▸ WORK TASK
Find every line in the material that contains the word "what" and copy each of those lines in full.
───── DATA SHOWN
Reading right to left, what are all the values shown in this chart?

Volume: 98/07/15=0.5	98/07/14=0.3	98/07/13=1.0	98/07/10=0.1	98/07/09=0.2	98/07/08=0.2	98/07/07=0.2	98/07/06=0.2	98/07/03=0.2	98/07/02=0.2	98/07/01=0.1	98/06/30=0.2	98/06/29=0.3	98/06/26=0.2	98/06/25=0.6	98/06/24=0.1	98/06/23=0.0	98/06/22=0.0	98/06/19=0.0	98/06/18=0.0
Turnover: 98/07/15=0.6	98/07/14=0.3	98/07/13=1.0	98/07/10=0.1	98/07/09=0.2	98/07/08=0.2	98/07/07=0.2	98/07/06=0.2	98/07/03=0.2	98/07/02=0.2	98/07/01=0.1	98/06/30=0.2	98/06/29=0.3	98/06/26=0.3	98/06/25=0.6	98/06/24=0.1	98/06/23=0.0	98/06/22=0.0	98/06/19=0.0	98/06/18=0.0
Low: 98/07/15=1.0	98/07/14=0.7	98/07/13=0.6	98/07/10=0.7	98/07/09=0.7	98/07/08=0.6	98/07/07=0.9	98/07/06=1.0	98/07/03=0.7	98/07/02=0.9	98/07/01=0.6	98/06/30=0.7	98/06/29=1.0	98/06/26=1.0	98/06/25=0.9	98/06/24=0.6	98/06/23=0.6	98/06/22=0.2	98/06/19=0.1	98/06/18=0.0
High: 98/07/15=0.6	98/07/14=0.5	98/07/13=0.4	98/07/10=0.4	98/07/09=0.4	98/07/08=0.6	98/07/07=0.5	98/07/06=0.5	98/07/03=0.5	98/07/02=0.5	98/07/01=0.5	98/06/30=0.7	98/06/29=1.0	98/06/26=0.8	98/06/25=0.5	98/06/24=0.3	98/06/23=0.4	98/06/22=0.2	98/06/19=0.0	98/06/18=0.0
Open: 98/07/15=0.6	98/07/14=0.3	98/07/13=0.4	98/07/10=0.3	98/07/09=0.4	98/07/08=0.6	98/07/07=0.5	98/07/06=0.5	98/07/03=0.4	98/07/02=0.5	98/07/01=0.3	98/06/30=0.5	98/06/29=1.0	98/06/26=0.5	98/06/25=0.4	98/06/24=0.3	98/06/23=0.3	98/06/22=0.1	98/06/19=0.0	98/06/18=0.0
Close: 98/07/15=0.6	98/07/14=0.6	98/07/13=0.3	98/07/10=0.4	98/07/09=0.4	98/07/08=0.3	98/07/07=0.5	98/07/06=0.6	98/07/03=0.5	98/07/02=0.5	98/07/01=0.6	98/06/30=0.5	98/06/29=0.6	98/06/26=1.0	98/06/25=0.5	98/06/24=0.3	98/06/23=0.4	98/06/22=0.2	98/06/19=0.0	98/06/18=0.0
──────────
▸ ANSWER SPACE
Reading right to left, what are all the values shown in this chart?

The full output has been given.